**LIST OF TASKS**
• A. Which countries does the food-crisis article name? List each one once.
• B. Extend the food-crisis article past its last sentence, going on from the point it reaches.

**DOCUMENT SEGMENT**
+ + + +
Russia's invasion of Ukraine is considered to have an impact on food inflation leading to a massive crisis. In fact, the effects of this war could potentially outweigh the blow of the pandemic and drive millions more to starvation.

As is well known, Russia and Ukraine account for a large part of the world's agricultural supply, exporting so much wheat, corn, sunflower oil and other foods that they add more than a tenth of all calories traded globally. Now, shipments from both countries have almost dried up.

Quoting Bloomberg (9/3), wheat has gained about 50% in two weeks and corn has just touched a decade high. Soaring costs could eventually weigh on currencies in emerging markets, where food represents a larger share of the consumer price basket.

This crisis will not only affect grain exports, considering that Russia is also a major supplier of fertilizers. Nearly every major crop in the world depends on inputs such as potassium and nitrogen, and without steady flows, farmers will have difficulty growing everything from coffee to rice and soybeans.


“It's a great food surprise. I didn't know a situation like this in the 30 years I've been involved in this sector." said Abdolreza Abbassian, an independent market analyst and former senior economist at the United Nations Food and Agriculture Organization.

In Brazil, another agricultural powerhouse, farmers can't get the fertilizer they need because retailers are reluctant to quote prices.

In China, one of the world's biggest food importers, buyers are buying up US corn and soybeans on concerns that shipments of fewer crops from Russia and Ukraine could trigger a global scramble for the grain.
+ + + +
**GIVEN INFORMATION**
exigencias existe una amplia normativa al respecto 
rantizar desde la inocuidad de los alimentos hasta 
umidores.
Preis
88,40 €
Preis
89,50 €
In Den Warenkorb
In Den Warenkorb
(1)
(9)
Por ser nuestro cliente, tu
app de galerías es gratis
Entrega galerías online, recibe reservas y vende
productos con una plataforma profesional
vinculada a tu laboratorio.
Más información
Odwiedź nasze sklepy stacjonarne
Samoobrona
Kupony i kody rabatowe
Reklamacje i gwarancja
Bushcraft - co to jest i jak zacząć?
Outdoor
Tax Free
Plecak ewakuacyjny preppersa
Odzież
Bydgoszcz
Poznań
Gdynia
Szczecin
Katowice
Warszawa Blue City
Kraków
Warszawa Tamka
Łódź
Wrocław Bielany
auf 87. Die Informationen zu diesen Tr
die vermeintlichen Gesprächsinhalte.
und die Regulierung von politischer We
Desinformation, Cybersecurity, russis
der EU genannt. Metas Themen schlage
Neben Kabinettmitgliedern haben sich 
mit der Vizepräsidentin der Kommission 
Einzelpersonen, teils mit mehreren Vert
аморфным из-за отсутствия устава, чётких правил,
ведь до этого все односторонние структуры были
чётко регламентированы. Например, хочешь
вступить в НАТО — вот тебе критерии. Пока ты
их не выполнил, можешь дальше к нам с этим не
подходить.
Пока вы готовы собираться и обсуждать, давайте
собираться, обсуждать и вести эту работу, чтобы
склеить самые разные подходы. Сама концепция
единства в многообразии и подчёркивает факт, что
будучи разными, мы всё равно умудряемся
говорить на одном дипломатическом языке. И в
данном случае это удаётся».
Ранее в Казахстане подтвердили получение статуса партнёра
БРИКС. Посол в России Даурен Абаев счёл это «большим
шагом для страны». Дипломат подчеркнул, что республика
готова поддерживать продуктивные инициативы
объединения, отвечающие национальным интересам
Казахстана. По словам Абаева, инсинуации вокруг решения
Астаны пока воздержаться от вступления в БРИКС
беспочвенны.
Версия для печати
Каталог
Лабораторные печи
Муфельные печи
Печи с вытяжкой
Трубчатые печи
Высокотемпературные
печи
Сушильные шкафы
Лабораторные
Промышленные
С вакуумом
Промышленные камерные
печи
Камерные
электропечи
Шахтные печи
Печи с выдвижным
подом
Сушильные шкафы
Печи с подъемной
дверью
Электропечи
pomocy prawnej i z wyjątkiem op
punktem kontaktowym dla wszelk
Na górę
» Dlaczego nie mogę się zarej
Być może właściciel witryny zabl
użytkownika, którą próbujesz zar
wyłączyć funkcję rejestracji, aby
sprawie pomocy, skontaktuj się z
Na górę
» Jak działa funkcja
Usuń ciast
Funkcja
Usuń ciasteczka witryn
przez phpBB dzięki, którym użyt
+ + + +
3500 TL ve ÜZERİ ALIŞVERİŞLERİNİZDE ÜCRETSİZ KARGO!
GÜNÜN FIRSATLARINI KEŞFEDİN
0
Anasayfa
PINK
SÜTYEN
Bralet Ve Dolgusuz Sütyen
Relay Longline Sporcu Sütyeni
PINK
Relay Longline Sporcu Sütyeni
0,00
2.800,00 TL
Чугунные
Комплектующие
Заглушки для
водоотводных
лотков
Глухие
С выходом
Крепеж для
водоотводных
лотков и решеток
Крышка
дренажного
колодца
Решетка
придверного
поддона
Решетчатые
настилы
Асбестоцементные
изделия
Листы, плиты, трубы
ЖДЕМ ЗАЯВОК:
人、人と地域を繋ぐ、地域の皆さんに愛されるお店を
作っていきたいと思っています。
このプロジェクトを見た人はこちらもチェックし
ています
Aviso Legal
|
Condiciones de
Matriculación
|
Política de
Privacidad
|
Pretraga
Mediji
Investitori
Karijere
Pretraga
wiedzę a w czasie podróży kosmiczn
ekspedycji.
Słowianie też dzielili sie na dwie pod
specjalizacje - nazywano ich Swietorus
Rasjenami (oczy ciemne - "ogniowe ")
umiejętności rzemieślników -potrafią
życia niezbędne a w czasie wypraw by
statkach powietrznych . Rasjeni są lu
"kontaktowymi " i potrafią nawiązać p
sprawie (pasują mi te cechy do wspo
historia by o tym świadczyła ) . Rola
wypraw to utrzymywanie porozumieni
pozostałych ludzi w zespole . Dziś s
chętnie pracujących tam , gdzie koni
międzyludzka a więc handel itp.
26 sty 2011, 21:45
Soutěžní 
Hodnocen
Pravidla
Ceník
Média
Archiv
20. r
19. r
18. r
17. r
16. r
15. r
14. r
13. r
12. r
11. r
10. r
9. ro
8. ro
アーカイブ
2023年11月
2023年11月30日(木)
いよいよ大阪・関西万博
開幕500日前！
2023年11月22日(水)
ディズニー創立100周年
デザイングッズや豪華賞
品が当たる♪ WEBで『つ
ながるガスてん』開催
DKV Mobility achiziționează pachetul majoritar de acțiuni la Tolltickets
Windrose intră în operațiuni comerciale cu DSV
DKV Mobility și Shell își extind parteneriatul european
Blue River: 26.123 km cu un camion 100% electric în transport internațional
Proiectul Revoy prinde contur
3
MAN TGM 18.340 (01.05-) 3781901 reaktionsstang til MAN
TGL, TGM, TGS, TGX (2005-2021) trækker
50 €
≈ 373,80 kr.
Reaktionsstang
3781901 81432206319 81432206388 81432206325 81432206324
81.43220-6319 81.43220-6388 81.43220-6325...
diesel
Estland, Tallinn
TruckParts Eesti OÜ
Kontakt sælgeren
+ + + +
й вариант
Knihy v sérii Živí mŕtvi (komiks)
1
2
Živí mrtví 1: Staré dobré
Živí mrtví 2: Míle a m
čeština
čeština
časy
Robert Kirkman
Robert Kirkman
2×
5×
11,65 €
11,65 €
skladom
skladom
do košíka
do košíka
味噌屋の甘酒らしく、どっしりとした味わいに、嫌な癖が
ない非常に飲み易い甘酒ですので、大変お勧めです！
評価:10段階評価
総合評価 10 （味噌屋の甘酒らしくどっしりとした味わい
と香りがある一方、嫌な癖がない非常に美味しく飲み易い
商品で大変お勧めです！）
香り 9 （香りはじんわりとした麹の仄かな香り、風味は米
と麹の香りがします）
+ + + +
**EXPECTED OUTPUTS**
• A. Russia, Ukraine, Brazil, China, US

• B.
Meanwhile, in Egypt, people worry that the price of the subsidized bread they rely on could rise for the first time in four decades, while footage of citizens in Turkey trying to grab cheaper cans of oil went viral.

And in Ukraine itself, food is running low in some big cities.


“The damage has already been done. We will have months before we return to so-called normality," Abbassian said.

Meanwhile, global food prices have already reached record highs, with the UN benchmark index increasing by more than 40% over the past two years. The surge had devastating consequences.

Food insecurity has doubled in the past two years, and the World Food Program estimates 45 million people are on the brink of starvation.

The current crisis will make matters worse, possibly sending hunger to unprecedented levels as the conflict turns millions of people into refugees and drives food prices higher.

"Bullets and bombs in Ukraine could take the global hunger crisis to a level beyond anything we have seen before," said David Beasley, executive director of the UN agency.